The company originally won the five-year Development, Operations and Maintenance contract, better known as DOMino, in September 2015, but it was delayed when Northrup Grumman protested the decision multiple times, claiming that Raytheon had an unfair advantage in part because it had hired former DHS employees.
The Government Accountability Office denied that protest earlier this month saying that DHS officials concluded that any information that former employees working at Raytheon may have possessed was not competitively useful.
The DOMino contract was crafted to provide systems support to the National Protection and Programs Directorate’s mission under DHS to safeguard the .gov domain from cyberattack. It called for a contractor to “coordinate and deliver cybersecurity system design, development, deployment and operations and maintenance services in support of the [Network Security Deployment division] mission.”
Following the initial contract award to Raytheon, Northrop Grumman filed a protest in October 2015. DHS officials informed the GAO that they would pursue corrective action to resolve the protest three weeks later and reaffirmed the contract award to Raytheon on June 2, 2016.

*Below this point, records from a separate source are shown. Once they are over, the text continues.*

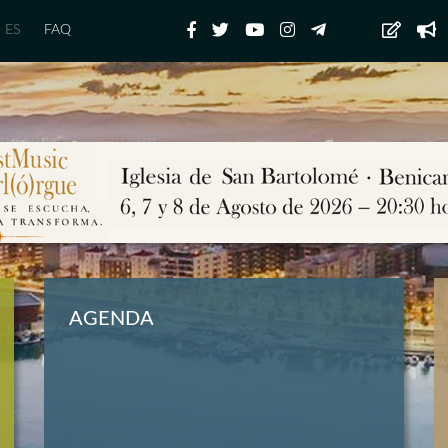
ES
FAQ
AGENDA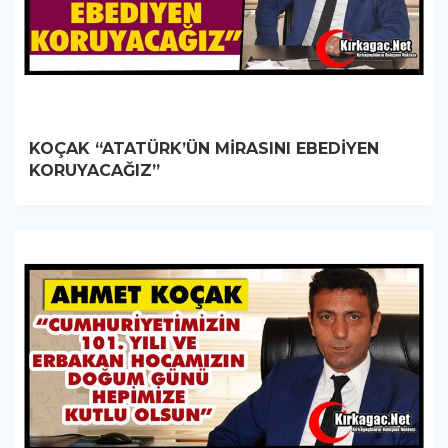
KOÇAK “ATATÜRK’ÜN MİRASINI EBEDİYEN
KORUYACAĞIZ”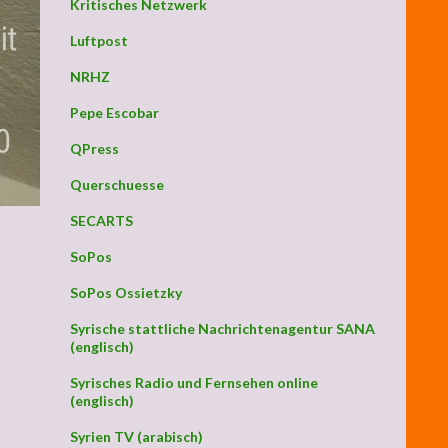
Kritisches Netzwerk
Luftpost
NRHZ
Pepe Escobar
QPress
Querschuesse
SECARTS
SoPos
SoPos Ossietzky
Syrische stattliche Nachrichtenagentur SANA
(englisch)
Syrisches Radio und Fernsehen online
(englisch)
Syrien TV (arabisch)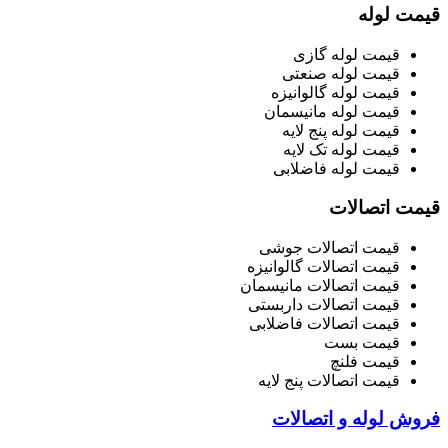
قیمت لوله
قیمت لوله گازی
قیمت لوله صنعتی
قیمت لوله گالوانیزه
قیمت لوله مانیسمان
قیمت لوله پنج لایه
قیمت لوله تک لایه
قیمت لوله فاضلابی
قیمت اتصالات
قیمت اتصالات جوشی
قیمت اتصالات گالوانیزه
قیمت اتصالات مانیسمان
قیمت اتصالات داربستی
قیمت اتصالات فاضلابی
قیمت بست
قیمت فلنچ
قیمت اتصالات پنج لایه
فروش لوله و اتصالات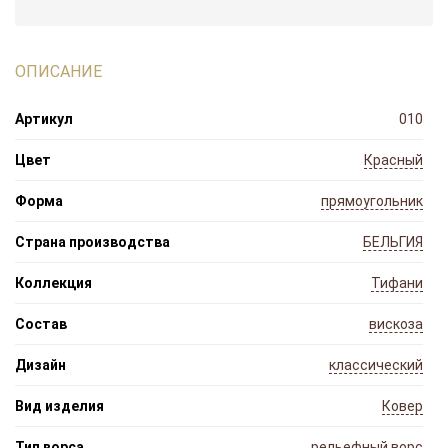
ОПИСАНИЕ
Артикул
010
Цвет
Красный
Форма
прямоугольник
Страна производства
БЕЛЬГИЯ
Коллекция
Тифани
Состав
вискоза
Дизайн
классический
Вид изделия
Ковер
Тип ворса
рельефный ворс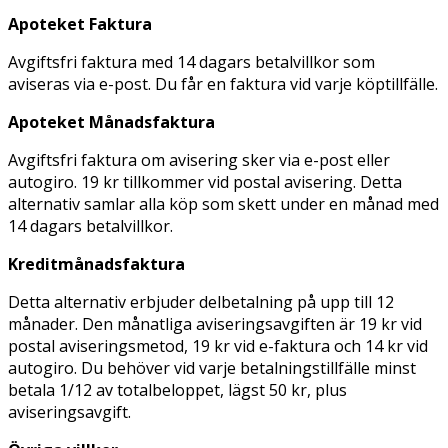
Apoteket Faktura
Avgiftsfri faktura med 14 dagars betalvillkor som
aviseras via e-post. Du får en faktura vid varje köptillfälle.
Apoteket Månadsfaktura
Avgiftsfri faktura om avisering sker via e-post eller
autogiro. 19 kr tillkommer vid postal avisering. Detta
alternativ samlar alla köp som skett under en månad med
14 dagars betalvillkor.
Kreditmånadsfaktura
Detta alternativ erbjuder delbetalning på upp till 12
månader. Den månatliga aviseringsavgiften är 19 kr vid
postal aviseringsmetod, 19 kr vid e-faktura och 14 kr vid
autogiro. Du behöver vid varje betalningstillfälle minst
betala 1/12 av totalbeloppet, lägst 50 kr, plus
aviseringsavgift.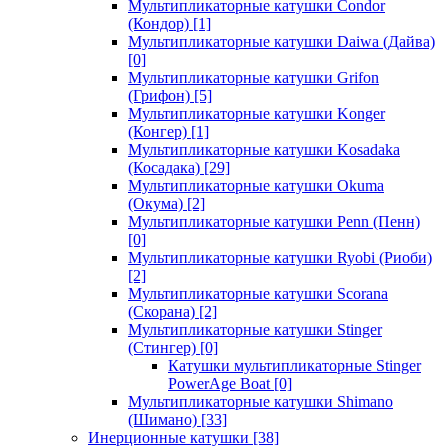
Мультипликаторные катушки Condor
(Кондор)
[1]
Мультипликаторные катушки Daiwa (Дайва)
[0]
Мультипликаторные катушки Grifon
(Грифон)
[5]
Мультипликаторные катушки Konger
(Конгер)
[1]
Мультипликаторные катушки Kosadaka
(Косадака)
[29]
Мультипликаторные катушки Okuma
(Окума)
[2]
Мультипликаторные катушки Penn (Пенн)
[0]
Мультипликаторные катушки Ryobi (Риоби)
[2]
Мультипликаторные катушки Scorana
(Скорана)
[2]
Мультипликаторные катушки Stinger
(Стингер)
[0]
Катушки мультипликаторные Stinger
PowerAge Boat
[0]
Мультипликаторные катушки Shimano
(Шимано)
[33]
Инерционные катушки
[38]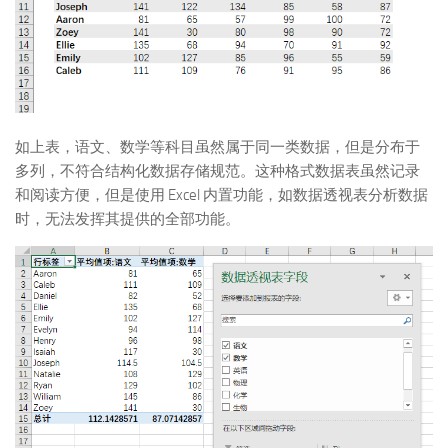
如上表，语文、数学等科目虽然属于同一类数据，但是分布于
多列，不符合结构化数据存储规范。这种格式数据表虽然记录
和阅读方便，但是使用 Excel 内置功能，如数据透视表分析数据
时，无法发挥其提供的全部功能。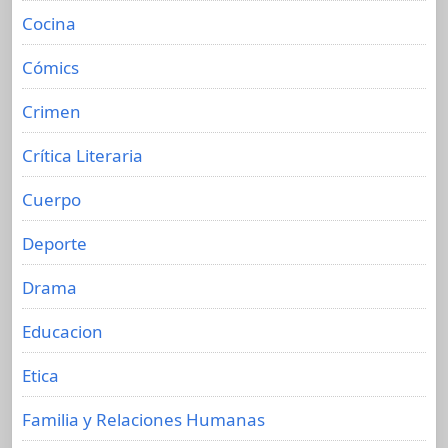
Cocina
Cómics
Crimen
Crítica Literaria
Cuerpo
Deporte
Drama
Educacion
Etica
Familia y Relaciones Humanas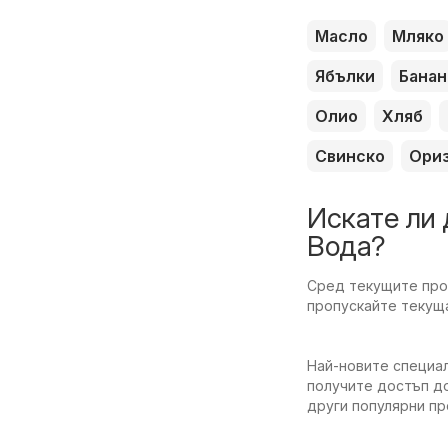
Масло
Мляко
Ябълки
Банан
Олио
Хляб
Свинско
Ори
Искате ли 
Вода?
Сред текущите пром
пропускайте текуща
Най-новите специал
получите достъп до
други популярни п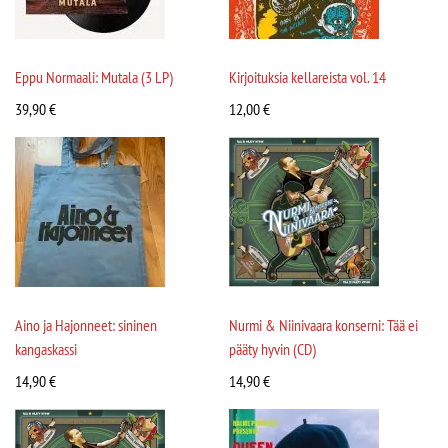
Eppu Normaali: Mutala (3 LP)
Kirjoituksia kellareista vol. 14
39,90
€
12,00
€
Aino ja Hajonneet: sininen
Nurmi & Niinivaara konserni: Tää ei
kangaskassi
pääty hyvin (CD)
14,90
€
14,90
€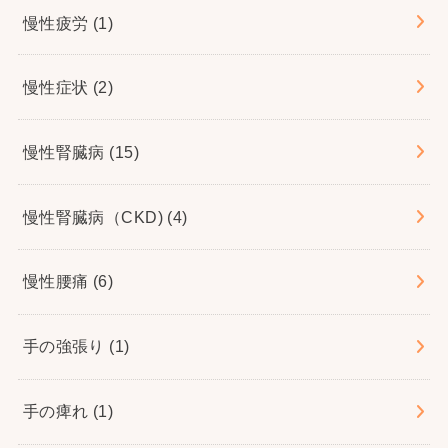
慢性疲労
(1)
慢性症状
(2)
慢性腎臓病
(15)
慢性腎臓病（CKD)
(4)
慢性腰痛
(6)
手の強張り
(1)
手の痺れ
(1)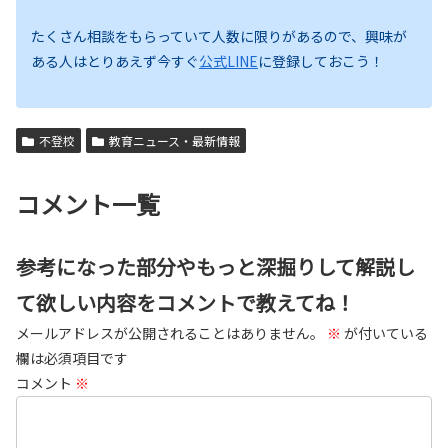
たくさん相談をもらっていて人数に限りがあるので、興味が
ある人はとりあえず今すぐ
公式LINE
に登録しておこう！
不登校
教育ニュース・最新情報
コメント一覧
参考になった部分やもっと深掘りして解説し
て欲しい内容をコメントで教えてね！
メールアドレスが公開されることはありません。
※
が付いている
欄は必須項目です
コメント
※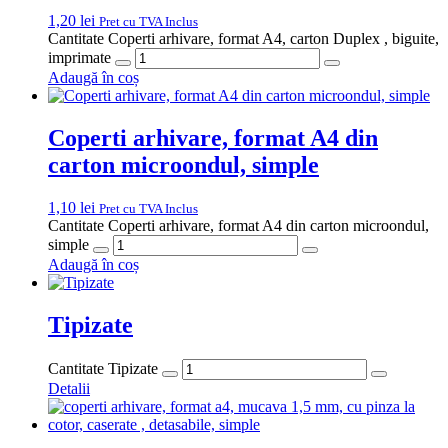
Olteniţa, în ansamblul de clădiri de 1500 mp deţinut de firma
noastră.
Categorii produse
CUTII CARTON
AMBALAJE ALIMENTARE
CUTII PIZZA
FOLIE
SACI
PUNGI
SACOȘE
ARHIVARE ȘI PAPETĂRIE
GDPR
Politica de confidentialitate
Politici de livrare si retur
Termeni și
condiții
Politica cookies
ANPC
Contact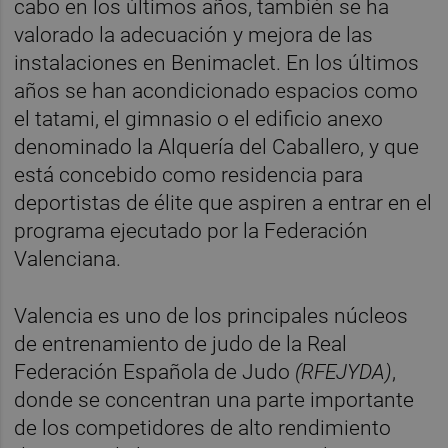
cabo en los últimos años, también se ha
valorado la adecuación y mejora de las
instalaciones en Benimaclet. En los últimos
años se han acondicionado espacios como
el tatami, el gimnasio o el edificio anexo
denominado la Alquería del Caballero, y que
está concebido como residencia para
deportistas de élite que aspiren a entrar en el
programa ejecutado por la Federación
Valenciana.
Valencia es uno de los principales núcleos
de entrenamiento de judo de la Real
Federación Española de Judo
(RFEJYDA)
,
donde se concentran una parte importante
de los competidores de alto rendimiento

Northrop Grumman protested again that month, prompting DHS to again take corrective action and reaffirm the award on June 9, 2017, which was followed by yet another Northrup Grumman protest on June 22.
At the heart of Northrop’s protests was its argument that the hiring of two former DHS employees — one by Raytheon and another by an affiliated subcontractor — provided Raytheon with non-public information to improve the status of its bid, which it said violated a Federal Acquisition Regulation provision on conflicts-of-interests between agency officials and contractors.
However, the report shows that one employee left DHS at least two years prior to the contract’s request for proposal, and the second employee requested information from the agency, but it was publicly available to all contractors.
GAO also ruled against claims by Northrop that DHS incorrectly changed the requirements of the RFP and failed to properly evaluate its past performance.